▶ Directions
Go through the records and copy each line where the string "Xbox" occurs.
-- Source information follows --
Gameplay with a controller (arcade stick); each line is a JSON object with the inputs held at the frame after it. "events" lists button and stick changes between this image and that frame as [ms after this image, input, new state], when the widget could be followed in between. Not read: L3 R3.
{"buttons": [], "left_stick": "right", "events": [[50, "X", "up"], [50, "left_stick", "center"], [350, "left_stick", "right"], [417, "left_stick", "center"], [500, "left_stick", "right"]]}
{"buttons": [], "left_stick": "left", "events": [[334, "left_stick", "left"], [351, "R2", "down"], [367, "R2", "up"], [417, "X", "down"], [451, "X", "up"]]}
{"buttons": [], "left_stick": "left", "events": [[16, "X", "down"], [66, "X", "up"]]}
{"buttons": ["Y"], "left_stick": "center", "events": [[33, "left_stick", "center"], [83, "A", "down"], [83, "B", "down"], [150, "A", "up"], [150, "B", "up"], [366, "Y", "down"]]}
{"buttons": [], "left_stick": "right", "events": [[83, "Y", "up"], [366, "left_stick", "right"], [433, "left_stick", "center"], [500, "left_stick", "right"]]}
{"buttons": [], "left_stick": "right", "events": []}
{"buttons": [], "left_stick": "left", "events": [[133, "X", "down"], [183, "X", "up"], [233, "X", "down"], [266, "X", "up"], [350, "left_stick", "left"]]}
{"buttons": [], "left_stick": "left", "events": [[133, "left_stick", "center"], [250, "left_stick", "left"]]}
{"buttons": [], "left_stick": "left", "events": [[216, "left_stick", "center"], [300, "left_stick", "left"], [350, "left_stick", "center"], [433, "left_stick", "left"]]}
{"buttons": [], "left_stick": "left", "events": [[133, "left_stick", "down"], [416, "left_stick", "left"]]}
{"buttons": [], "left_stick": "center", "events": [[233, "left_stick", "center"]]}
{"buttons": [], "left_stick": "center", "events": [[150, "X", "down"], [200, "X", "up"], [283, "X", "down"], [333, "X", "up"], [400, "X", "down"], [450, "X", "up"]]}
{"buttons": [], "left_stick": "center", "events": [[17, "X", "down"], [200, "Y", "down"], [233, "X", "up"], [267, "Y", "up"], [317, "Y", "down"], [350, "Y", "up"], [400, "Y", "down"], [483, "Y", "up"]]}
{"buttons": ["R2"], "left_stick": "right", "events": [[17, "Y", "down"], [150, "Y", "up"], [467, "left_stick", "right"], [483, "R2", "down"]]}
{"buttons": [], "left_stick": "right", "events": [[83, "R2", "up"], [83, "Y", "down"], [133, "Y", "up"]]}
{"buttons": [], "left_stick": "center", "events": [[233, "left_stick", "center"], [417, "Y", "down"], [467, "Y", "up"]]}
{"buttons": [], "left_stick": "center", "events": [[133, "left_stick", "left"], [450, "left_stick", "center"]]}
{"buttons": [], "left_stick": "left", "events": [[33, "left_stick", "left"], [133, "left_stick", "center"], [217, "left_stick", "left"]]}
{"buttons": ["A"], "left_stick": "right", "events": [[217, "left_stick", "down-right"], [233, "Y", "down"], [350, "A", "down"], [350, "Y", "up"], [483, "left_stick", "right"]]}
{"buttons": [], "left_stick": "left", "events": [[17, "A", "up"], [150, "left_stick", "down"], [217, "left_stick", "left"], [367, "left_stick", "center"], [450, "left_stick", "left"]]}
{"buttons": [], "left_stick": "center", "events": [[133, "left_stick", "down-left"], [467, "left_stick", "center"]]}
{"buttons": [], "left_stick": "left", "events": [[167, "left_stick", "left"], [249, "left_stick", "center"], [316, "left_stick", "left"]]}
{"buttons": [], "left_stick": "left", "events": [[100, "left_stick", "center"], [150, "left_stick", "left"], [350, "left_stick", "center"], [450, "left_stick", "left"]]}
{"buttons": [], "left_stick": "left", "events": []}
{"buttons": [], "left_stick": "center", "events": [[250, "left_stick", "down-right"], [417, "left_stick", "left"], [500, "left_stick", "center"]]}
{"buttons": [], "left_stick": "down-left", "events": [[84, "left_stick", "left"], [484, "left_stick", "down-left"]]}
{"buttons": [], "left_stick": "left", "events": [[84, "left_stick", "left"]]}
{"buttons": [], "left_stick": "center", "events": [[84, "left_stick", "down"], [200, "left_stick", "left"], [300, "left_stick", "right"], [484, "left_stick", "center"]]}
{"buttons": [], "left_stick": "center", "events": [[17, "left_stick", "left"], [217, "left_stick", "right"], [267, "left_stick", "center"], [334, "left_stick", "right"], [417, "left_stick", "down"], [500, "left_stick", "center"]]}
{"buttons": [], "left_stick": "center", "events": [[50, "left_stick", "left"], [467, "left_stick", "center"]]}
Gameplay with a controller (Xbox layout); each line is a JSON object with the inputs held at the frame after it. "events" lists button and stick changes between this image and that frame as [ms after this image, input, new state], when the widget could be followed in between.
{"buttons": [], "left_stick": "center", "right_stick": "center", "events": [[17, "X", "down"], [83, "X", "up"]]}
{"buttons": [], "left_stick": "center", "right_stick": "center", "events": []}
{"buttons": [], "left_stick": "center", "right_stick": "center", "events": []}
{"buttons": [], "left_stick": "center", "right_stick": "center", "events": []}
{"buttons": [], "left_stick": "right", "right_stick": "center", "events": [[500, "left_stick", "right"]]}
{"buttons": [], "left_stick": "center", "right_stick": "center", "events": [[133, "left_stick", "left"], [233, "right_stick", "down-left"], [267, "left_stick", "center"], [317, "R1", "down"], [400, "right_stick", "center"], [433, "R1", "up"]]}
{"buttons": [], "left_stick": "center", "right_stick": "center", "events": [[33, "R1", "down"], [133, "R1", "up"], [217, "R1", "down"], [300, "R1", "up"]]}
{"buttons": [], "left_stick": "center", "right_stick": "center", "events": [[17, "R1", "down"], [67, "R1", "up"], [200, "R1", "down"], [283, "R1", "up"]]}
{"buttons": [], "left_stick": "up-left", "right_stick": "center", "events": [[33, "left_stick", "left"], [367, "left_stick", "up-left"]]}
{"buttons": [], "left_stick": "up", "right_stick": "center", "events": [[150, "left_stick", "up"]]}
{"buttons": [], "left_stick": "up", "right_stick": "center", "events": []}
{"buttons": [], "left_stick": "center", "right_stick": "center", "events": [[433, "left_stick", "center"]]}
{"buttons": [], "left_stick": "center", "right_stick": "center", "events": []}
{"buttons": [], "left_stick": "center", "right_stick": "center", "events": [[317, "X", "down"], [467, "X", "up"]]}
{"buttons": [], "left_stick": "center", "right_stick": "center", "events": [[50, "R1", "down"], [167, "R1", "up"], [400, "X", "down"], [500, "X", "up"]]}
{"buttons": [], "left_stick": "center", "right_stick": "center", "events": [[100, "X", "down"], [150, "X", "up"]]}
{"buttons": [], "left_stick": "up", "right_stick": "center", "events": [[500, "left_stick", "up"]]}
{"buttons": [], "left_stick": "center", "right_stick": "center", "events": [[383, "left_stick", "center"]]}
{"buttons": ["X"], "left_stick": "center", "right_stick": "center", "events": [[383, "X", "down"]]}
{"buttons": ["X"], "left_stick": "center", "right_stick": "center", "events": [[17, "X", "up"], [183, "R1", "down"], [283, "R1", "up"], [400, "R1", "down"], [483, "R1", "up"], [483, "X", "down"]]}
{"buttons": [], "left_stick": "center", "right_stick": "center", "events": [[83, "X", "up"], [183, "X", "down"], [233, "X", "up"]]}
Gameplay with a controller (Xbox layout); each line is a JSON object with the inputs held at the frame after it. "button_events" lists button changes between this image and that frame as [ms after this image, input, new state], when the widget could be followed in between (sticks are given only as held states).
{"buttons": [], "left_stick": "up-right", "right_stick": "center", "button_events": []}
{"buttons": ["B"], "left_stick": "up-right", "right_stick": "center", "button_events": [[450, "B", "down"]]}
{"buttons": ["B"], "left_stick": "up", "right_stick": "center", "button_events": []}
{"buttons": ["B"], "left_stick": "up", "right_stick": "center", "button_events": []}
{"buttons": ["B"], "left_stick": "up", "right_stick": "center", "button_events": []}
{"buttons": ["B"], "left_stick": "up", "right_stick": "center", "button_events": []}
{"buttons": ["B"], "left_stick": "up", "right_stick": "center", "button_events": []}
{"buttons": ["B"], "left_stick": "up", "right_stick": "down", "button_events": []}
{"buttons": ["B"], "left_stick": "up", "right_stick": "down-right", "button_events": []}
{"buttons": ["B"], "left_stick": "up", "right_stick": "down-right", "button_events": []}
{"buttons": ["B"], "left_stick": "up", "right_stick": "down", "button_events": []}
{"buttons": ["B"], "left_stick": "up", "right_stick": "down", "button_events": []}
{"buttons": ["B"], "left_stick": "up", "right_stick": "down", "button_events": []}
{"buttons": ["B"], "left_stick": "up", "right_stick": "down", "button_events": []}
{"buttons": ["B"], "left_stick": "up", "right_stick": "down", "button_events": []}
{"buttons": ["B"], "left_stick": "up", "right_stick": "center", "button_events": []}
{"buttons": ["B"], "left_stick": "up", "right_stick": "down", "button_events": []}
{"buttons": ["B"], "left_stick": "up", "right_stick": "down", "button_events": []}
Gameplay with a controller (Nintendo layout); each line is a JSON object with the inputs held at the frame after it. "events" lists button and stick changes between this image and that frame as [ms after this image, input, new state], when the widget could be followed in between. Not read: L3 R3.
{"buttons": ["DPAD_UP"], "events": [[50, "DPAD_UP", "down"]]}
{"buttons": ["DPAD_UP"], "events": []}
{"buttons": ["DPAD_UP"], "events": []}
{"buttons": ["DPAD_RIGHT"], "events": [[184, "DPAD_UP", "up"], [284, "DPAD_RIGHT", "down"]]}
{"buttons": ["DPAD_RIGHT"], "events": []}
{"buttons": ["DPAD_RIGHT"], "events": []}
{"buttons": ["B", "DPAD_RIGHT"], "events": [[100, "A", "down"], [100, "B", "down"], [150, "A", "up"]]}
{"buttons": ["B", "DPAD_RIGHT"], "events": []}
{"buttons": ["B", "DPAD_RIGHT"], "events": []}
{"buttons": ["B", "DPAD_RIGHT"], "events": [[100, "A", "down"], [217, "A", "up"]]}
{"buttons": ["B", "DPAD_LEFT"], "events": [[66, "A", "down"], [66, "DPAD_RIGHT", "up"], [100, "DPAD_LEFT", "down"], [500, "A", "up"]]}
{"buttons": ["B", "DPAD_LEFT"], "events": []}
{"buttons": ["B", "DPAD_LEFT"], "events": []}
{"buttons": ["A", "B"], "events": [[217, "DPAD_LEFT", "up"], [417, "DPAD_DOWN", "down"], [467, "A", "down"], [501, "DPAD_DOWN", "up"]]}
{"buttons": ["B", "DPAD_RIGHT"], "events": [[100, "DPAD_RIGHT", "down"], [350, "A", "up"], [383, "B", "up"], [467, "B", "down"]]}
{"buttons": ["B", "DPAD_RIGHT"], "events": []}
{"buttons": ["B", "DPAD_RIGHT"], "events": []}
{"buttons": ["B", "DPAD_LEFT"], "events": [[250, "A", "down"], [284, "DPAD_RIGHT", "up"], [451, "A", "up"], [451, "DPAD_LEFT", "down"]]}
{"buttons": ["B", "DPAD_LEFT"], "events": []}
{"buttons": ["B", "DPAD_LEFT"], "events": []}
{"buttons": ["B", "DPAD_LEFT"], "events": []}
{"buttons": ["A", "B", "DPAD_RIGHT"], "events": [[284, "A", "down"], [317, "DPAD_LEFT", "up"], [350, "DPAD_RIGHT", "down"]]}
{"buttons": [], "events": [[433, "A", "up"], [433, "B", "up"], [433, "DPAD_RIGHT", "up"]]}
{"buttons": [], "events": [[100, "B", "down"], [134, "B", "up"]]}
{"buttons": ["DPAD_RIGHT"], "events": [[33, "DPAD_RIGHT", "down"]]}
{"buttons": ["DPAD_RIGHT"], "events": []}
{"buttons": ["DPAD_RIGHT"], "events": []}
-- Source information concluded --
▶ Completed exercise
Gameplay with a controller (Xbox layout); each line is a JSON object with the inputs held at the frame after it. "events" lists button and stick changes between this image and that frame as [ms after this image, input, new state], when the widget could be followed in between.
Gameplay with a controller (Xbox layout); each line is a JSON object with the inputs held at the frame after it. "button_events" lists button changes between this image and that frame as [ms after this image, input, new state], when the widget could be followed in between (sticks are given only as held states).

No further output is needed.